Host Claire runs a weighted benchmark — 70% personal taste, 30% LLM judge — comparing GPT-5.6 Sol, Terra, Luna, Claude Fable 5, and Sonnet 5 across PRD writing, prototyping, debugging, and agentic voice tasks, concluding that GPT-5.6 Sol outperforms Fable on practical output quality despite costing half the price.

Key Questions Answered

  • Model pricing strategy: GPT-5.6 Sol costs $5 per million input tokens and $30 per million output tokens, roughly half the price of Claude Fable 5 at $10 input and $50 output. For high-volume API work, Sol delivers comparable or superior results at significantly lower cost, making it the default choice for teams watching inference spend.

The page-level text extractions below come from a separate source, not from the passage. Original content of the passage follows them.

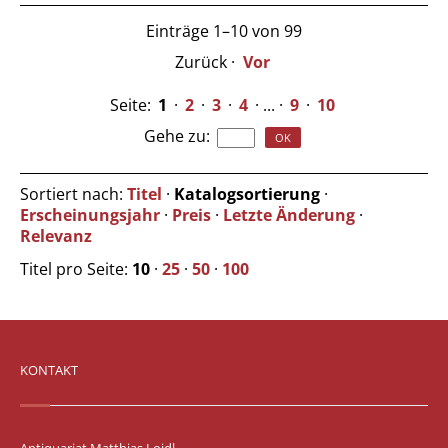
Einträge 1–10 von 99
Zurück
·
Vor
Seite:
1
·
2
·
3
·
4
· ... ·
9
·
10
Gehe zu
:
Sortiert nach:
Titel
·
Katalogsortierung
·
Erscheinungsjahr
·
Preis
·
Letzte Änderung
·
Relevanz
Titel pro Seite:
10
·
25
·
50
·
100
KONTAKT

  • Task-specific model routing: No single model wins every category. GPT-5.6 Sol leads on prototyping and browser use, Terra performs best for clean PRD writing, and Sonnet 5 produces the most human-sounding agentic voice responses. Routing tasks to the right model within the GPT-5.6 family and Claude Sonnet yields better results than defaulting to one model for everything.
  • Prototype functionality as eval criterion: When benchmarking front-end prototypes, prioritize functional interactivity over visual polish. Sol consistently produced clickable, fully interactive dashboards and apps in one shot, while Fable outputs were visually serviceable but contained layout gaps, non-semantic color use, and broken interactive elements — making functionality a more reliable differentiator than aesthetics alone.

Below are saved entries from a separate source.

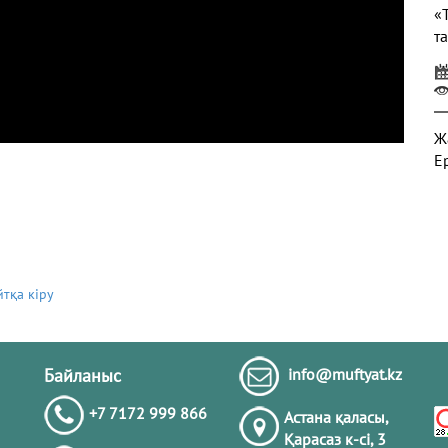
«
т
Ж
Е
Ж
йтқа кіру
Т
ә
н
Байланыс
info@muftyat.kz
+7 7172 999 866
Астана қаласы,
Ә
Қарасаз к-сi, 3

  • Breaking model self-imposed constraints: Fable tends to over-engineer solutions and resist deviating from its own architectural decisions, which can lock entire workflows to a single compatible model. Switching to Sol or Codex and explicitly instructing the model to abandon prior constraints unlocked stalled projects, including a prototyping tool that previously only ran on GPT-5.5.

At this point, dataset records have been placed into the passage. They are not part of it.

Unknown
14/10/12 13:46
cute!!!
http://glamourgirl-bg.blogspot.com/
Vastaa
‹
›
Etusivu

  • Browser automation via Codex: Using the `@Chrome` command inside Codex with GPT-5.6 enables autonomous browser tasks on authenticated sessions — processing hundreds of LinkedIn messages, testing web apps, and completing forms without manual intervention. This combination functions as a practical browser agent requiring only a logged-in Chrome instance and a plain-language instruction.

Notable Moment

During a stalled prototyping project, Fable insisted other AI models were incapable of generating front-end output and refused to reconsider its architecture. Switching to Sol and giving it a single instruction to ignore prior constraints resolved the problem immediately — a stark illustration of how model collaboration style affects shipping velocity.